In those days there was no such thing as a vcr or dvd player in the universe, let alone in the car. So my sisters and I passed the long car trips by playing, fighting, puking (that was mostly me), or just looking out the window.
I spent hours of my childhood looking out a backseat car window as some of the most spectacular scenery in the world whizzed by my formative eyes.
I know I was born with an inclination toward visual thinking, and with an innate appreciation for that which can be seen. But I also believe that my love of beautiful sights was nurtured and honed as a result of being allowed to stare at things without anyone judging or caring. Long car trips gave me the gift of noticing the glassy slickness of wet rocks, the lushness of moss on tree trunks, the sheer joy of soapy froth on a churning river.
J. and I have taken quite a few car trips with our little experience sponges, and only once did we allow ourselves to use a portable dvd player a friend insisted on lending us. I recall feeling a deep guilt and sadness as over enthusiastic cartoon characters filled their little heads as we drove through a canyon so breathtaking it feels holy.
After that trip I told J. I never want dvds in the car again. I want my kids to see the trees, and the river, and the mountains that look exactly like they did when I traveled the same roads as a child.
J. readily agreed.
At this point Z. seems to be emerging as the more visual twin (this could switch, we are constantly delighted by how a seemingly set trait in one will suddenly ease away from that one and pop out in the other).
A few months ago we were nearing the end of a long road trip, just hitting the outer edges of the biggest city in our province, when Z. began to laugh deep from her belly. I said: "Why are you laughing, honey?" And she said: "It's so beautiful! It's so wonderful!" I looked back to see her taking in the traffic, the mountains, the signage...and she was right there, in the centre of pure joy.

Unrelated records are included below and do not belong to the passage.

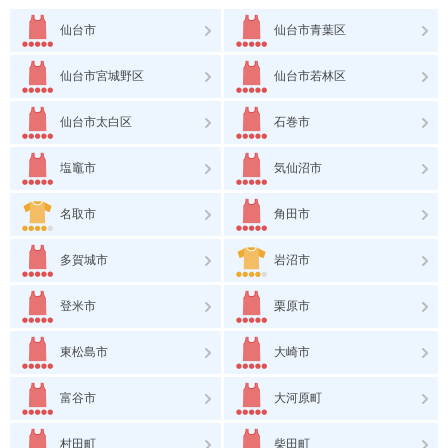
仙台市
仙台市青葉区
仙台市宮城野区
仙台市若林区
仙台市太白区
石巻市
塩竈市
気仙沼市
名取市
角田市
多賀城市
岩沼市
登米市
栗原市
東松島市
大崎市
富谷市
大河原町
村田町
柴田町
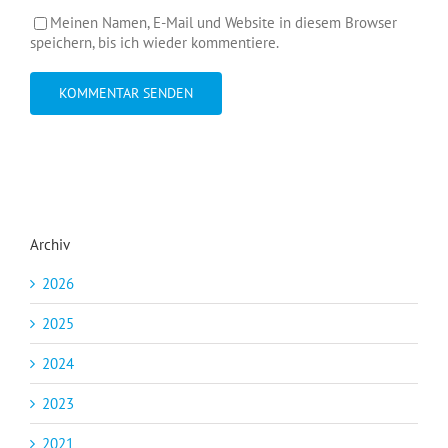
Meinen Namen, E-Mail und Website in diesem Browser
speichern, bis ich wieder kommentiere.
Archiv
2026
2025
2024
2023
2021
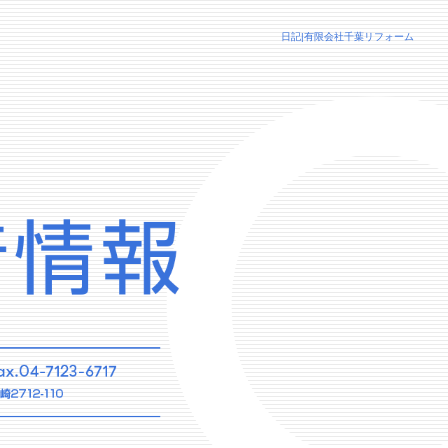
日記|有限会社千葉リフォーム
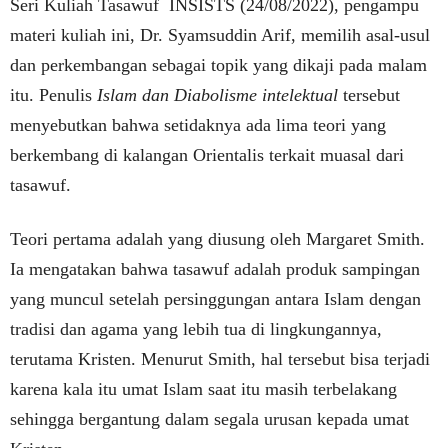
Seri Kuliah Tasawuf INSISTS (24/08/2022), pengampu
materi kuliah ini, Dr. Syamsuddin Arif, memilih asal-usul
dan perkembangan sebagai topik yang dikaji pada malam
itu. Penulis
Islam dan Diabolisme intelektual
tersebut
menyebutkan bahwa setidaknya ada lima teori yang
berkembang di kalangan Orientalis terkait muasal dari
tasawuf.
Teori pertama adalah yang diusung oleh Margaret Smith.
Ia mengatakan bahwa tasawuf adalah produk sampingan
yang muncul setelah persinggungan antara Islam dengan
tradisi dan agama yang lebih tua di lingkungannya,
terutama Kristen. Menurut Smith, hal tersebut bisa terjadi
karena kala itu umat Islam saat itu masih terbelakang
sehingga bergantung dalam segala urusan kepada umat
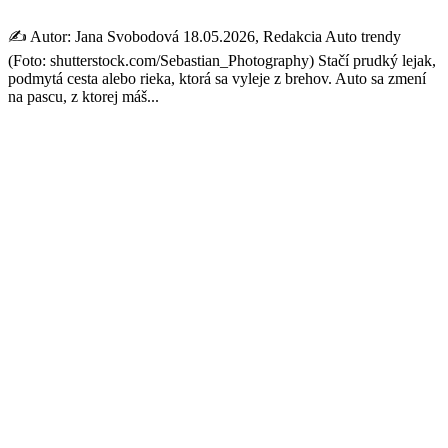
✍️ Autor: Jana Svobodová 18.05.2026, Redakcia Auto trendy
(Foto: shutterstock.com/Sebastian_Photography) Stačí prudký lejak,
podmytá cesta alebo rieka, ktorá sa vyleje z brehov. Auto sa zmení
na pascu, z ktorej máš...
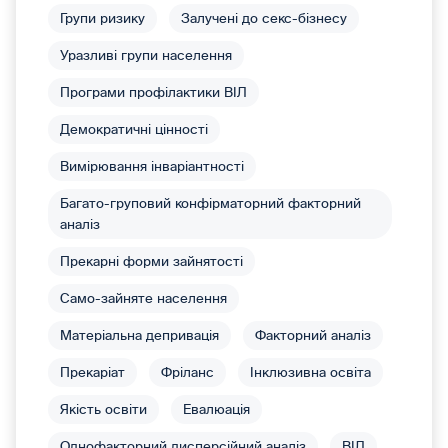
Групи ризику
Залучені до секс-бізнесу
Уразливі групи населення
Програми профілактики ВІЛ
Демократичні цінності
Вимірювання інваріантності
Багато-груповий конфірматорний факторний
аналіз
Прекарні форми зайнятості
Само-зайняте населення
Матеріальна депривація
Факторний аналіз
Прекаріат
Фріланс
Інклюзивна освіта
Якість освіти
Евалюація
Однофакторний дисперсійний аналіз
ВІЛ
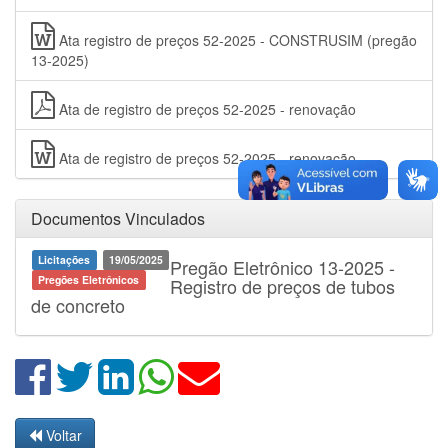
Ata registro de preços 52-2025 - CONSTRUSIM (pregão
13-2025)
Ata de registro de preços 52-2025 - renovação
Ata de registro de preços 52-2025 - renovação
Documentos Vinculados
Licitações
19/05/2025
Pregão Eletrônico 13-2025 -
Pregões Eletrônicos
Registro de preços de tubos
de concreto
Voltar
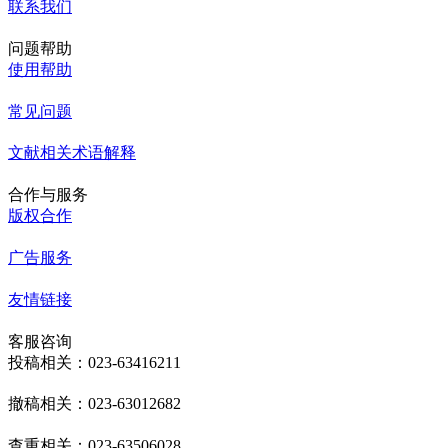
联系我们
问题帮助
使用帮助
常见问题
文献相关术语解释
合作与服务
版权合作
广告服务
友情链接
客服咨询
投稿相关：023-63416211
撤稿相关：023-63012682
查重相关：023-63506028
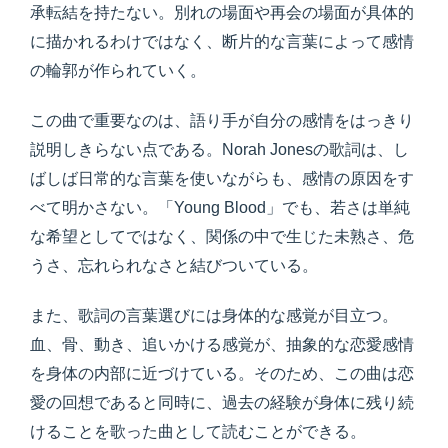
承転結を持たない。別れの場面や再会の場面が具体的
に描かれるわけではなく、断片的な言葉によって感情
の輪郭が作られていく。
この曲で重要なのは、語り手が自分の感情をはっきり
説明しきらない点である。Norah Jonesの歌詞は、し
ばしば日常的な言葉を使いながらも、感情の原因をす
べて明かさない。「Young Blood」でも、若さは単純
な希望としてではなく、関係の中で生じた未熟さ、危
うさ、忘れられなさと結びついている。
また、歌詞の言葉選びには身体的な感覚が目立つ。
血、骨、動き、追いかける感覚が、抽象的な恋愛感情
を身体の内部に近づけている。そのため、この曲は恋
愛の回想であると同時に、過去の経験が身体に残り続
けることを歌った曲として読むことができる。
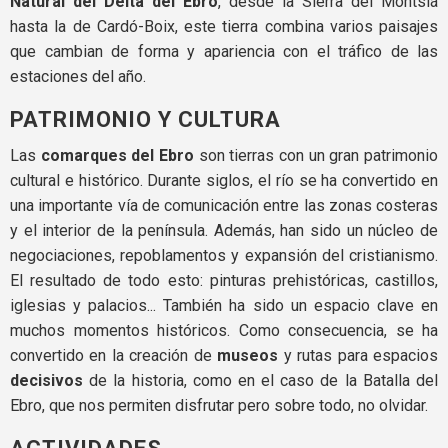
Natural del Delta del Ebro
, desde la Sierra del Montsiá
hasta la de Cardó-Boix, este tierra combina varios paisajes
que cambian de forma y apariencia con el tráfico de las
estaciones del año.
PATRIMONIO Y CULTURA
Las
comarques del Ebro
son tierras con un gran patrimonio
cultural e histórico. Durante siglos, el río se ha convertido en
una importante vía de comunicación entre las zonas costeras
y el interior de la península. Además, han sido un núcleo de
negociaciones, repoblamentos y expansión del cristianismo.
El resultado de todo esto: pinturas prehistóricas, castillos,
iglesias y palacios... También ha sido un espacio clave en
muchos momentos históricos. Como consecuencia, se ha
convertido en la creación de
museos
y rutas para espacios
decisivos
de la historia, como en el caso de la Batalla del
Ebro, que nos permiten disfrutar pero sobre todo, no olvidar.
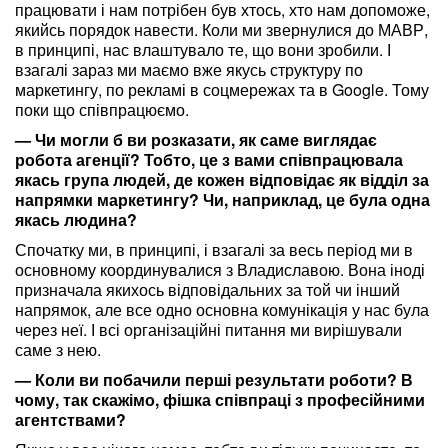
працювати і нам потрібен був хтось, хто нам допоможе,
якийсь порядок навести. Коли ми звернулися до МАВР,
в принципі, нас влаштувало те, що вони зробили. І
взагалі зараз ми маємо вже якусь структуру по
маркетингу, по рекламі в соцмережах та в Google. Тому
поки що співпрацюємо.
— Чи могли б ви розказати, як саме виглядає
робота агенції? Тобто, це з вами співпрацювала
якась група людей, де кожен відповідає як відділ за
напрямки маркетингу? Чи, наприклад, це була одна
якась людина?
Спочатку ми, в принципі, і взагалі за весь період ми в
основному координувалися з Владиславою. Вона іноді
призначала якихось відповідальних за той чи інший
напрямок, але все одно основна комунікація у нас була
через неї. І всі організаційні питання ми вирішували
саме з нею.
— Коли ви побачили перші результати роботи? В
чому, так скажімо, фішка співпраці з професійними
агентствами?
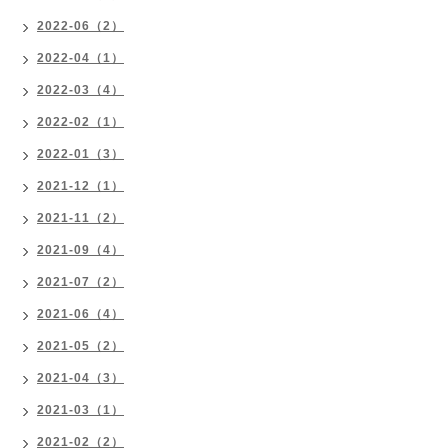
2022-06（2）
2022-04（1）
2022-03（4）
2022-02（1）
2022-01（3）
2021-12（1）
2021-11（2）
2021-09（4）
2021-07（2）
2021-06（4）
2021-05（2）
2021-04（3）
2021-03（1）
2021-02（2）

A couple of weeks ago we were in the bathroom, getting ready for a bath. I was hurrying the kids into the tub, but Z. said, firmly, "No, Mumma! Not yet." Her tone made me curious as to what made her so resolute. I saw that she was looking deeply at a painting on the wall. And she was in it. She was right inside that painting. I knelt down to her level, and I said: "What do you see?" She broke her gaze from the painting, looked me straight in the eye and said: "It's beautiful, Mumma."
I am so overwhelmed with how beautiful she is that I can sometimes forget that she also can be overwhelmed by beauty. It is my job to make sure, as she develops more language and this cynical world does its best to erode her wonder, that I am always the one who brings her back to that place of pure understanding that she felt in the car, and in the bathroom, when she saw beauty, and she let it fill her up.